Below are some records. Return exactly the lines from the one with "right shoulder: (602, 151, -9)" to the one with "right ankle: (640, 469, 10)", and nothing else.

_ _ _

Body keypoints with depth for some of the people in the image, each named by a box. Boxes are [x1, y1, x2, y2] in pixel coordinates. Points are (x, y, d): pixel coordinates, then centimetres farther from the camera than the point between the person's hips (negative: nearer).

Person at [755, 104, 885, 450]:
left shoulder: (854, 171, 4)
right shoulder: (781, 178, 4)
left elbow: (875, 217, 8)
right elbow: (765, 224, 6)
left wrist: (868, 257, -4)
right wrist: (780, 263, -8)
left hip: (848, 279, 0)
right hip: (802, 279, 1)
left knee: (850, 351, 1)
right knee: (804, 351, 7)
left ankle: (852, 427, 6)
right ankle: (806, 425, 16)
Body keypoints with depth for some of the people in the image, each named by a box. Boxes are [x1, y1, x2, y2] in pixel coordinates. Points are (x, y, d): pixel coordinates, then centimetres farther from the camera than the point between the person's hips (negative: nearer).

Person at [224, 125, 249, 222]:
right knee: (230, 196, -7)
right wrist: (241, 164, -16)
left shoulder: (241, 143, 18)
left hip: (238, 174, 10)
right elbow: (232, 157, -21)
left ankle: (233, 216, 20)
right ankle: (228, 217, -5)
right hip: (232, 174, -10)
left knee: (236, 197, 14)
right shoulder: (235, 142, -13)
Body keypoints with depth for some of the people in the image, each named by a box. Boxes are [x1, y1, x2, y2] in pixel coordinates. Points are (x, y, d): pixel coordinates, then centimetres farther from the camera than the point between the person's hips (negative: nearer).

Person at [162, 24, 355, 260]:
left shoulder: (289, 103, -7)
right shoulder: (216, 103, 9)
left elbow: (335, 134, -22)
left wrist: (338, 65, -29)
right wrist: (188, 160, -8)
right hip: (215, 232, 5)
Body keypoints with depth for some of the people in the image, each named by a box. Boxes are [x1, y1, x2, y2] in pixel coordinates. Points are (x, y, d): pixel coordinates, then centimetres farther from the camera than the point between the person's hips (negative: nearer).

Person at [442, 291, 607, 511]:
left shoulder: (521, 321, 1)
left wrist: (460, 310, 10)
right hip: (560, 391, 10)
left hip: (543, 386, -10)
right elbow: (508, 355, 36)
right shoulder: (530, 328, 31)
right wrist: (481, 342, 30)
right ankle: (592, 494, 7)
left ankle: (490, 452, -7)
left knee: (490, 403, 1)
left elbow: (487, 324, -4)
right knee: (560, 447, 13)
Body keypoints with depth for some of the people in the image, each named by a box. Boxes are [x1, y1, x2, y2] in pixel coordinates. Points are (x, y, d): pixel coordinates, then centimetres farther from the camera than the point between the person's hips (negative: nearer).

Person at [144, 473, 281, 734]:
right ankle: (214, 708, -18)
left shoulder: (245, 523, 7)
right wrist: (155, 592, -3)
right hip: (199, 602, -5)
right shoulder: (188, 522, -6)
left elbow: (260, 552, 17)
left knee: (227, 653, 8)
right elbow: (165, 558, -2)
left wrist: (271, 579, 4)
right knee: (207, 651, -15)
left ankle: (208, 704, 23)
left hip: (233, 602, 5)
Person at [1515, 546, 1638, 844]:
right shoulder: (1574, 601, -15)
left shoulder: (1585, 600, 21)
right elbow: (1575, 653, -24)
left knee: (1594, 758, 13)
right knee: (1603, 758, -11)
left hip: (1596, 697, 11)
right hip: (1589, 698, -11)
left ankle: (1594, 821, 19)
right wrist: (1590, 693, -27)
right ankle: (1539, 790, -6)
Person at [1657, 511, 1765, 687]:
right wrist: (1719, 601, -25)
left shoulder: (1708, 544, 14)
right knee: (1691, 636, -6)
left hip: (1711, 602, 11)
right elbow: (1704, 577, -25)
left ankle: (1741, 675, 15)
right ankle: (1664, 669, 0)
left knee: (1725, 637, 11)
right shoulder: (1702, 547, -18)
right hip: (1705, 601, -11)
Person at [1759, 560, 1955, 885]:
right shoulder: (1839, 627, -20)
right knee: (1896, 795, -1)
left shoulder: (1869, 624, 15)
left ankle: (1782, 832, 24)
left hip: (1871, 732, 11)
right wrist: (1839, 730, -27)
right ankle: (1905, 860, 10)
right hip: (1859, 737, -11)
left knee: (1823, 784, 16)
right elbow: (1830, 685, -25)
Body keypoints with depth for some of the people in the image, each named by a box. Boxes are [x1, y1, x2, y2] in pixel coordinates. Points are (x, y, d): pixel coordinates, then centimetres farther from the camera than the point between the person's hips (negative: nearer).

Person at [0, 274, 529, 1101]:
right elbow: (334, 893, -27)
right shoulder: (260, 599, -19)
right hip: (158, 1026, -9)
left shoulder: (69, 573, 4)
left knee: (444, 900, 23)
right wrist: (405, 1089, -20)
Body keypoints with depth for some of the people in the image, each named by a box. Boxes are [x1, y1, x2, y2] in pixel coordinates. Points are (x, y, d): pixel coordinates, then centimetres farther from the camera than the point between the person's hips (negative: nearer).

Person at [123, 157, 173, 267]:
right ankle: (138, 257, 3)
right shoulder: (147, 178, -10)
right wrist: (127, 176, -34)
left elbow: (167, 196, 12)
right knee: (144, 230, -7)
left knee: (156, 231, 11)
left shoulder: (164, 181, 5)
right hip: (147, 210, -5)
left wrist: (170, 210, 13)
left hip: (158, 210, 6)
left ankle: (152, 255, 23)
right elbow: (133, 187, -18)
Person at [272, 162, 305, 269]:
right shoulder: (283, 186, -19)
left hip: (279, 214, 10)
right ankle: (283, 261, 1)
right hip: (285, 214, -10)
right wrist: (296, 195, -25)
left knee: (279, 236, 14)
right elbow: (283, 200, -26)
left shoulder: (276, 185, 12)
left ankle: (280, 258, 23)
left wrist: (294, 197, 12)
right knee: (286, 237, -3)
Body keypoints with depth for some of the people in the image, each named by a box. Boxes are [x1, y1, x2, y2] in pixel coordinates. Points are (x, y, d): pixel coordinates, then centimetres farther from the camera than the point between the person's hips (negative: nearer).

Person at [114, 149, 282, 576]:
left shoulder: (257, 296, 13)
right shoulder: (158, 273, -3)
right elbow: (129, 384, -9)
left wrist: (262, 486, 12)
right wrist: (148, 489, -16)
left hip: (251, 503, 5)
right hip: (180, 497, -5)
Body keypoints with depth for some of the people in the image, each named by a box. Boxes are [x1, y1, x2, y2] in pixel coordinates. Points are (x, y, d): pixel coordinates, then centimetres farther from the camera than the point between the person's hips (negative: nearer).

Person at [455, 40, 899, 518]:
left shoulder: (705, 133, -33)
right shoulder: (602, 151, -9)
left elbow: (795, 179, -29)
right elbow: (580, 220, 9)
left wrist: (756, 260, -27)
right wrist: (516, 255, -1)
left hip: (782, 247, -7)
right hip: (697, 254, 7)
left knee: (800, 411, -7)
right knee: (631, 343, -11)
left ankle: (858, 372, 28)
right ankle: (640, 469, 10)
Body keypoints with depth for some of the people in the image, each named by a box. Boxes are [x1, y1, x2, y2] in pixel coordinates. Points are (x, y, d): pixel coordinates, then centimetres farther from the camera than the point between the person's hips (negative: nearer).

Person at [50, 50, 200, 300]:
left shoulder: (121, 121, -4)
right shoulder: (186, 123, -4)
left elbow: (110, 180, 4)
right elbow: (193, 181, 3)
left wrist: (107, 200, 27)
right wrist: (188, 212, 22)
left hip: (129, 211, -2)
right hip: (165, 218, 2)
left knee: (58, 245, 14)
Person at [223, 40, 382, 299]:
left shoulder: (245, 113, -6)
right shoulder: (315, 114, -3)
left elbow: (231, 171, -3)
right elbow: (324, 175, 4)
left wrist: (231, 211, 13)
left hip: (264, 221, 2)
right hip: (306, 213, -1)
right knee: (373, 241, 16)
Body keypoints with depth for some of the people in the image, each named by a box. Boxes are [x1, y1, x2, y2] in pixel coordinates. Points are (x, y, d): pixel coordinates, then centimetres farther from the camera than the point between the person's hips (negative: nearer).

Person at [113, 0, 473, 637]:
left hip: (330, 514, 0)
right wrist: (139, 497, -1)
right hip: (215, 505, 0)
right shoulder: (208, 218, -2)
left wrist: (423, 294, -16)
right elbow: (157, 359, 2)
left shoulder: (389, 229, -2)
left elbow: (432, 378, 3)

_ _ _

OUTPUT FOR THIS EXERCISE:
right shoulder: (602, 151, -9)
left elbow: (795, 179, -29)
right elbow: (580, 220, 9)
left wrist: (756, 260, -27)
right wrist: (516, 255, -1)
left hip: (782, 247, -7)
right hip: (697, 254, 7)
left knee: (800, 411, -7)
right knee: (631, 343, -11)
left ankle: (858, 372, 28)
right ankle: (640, 469, 10)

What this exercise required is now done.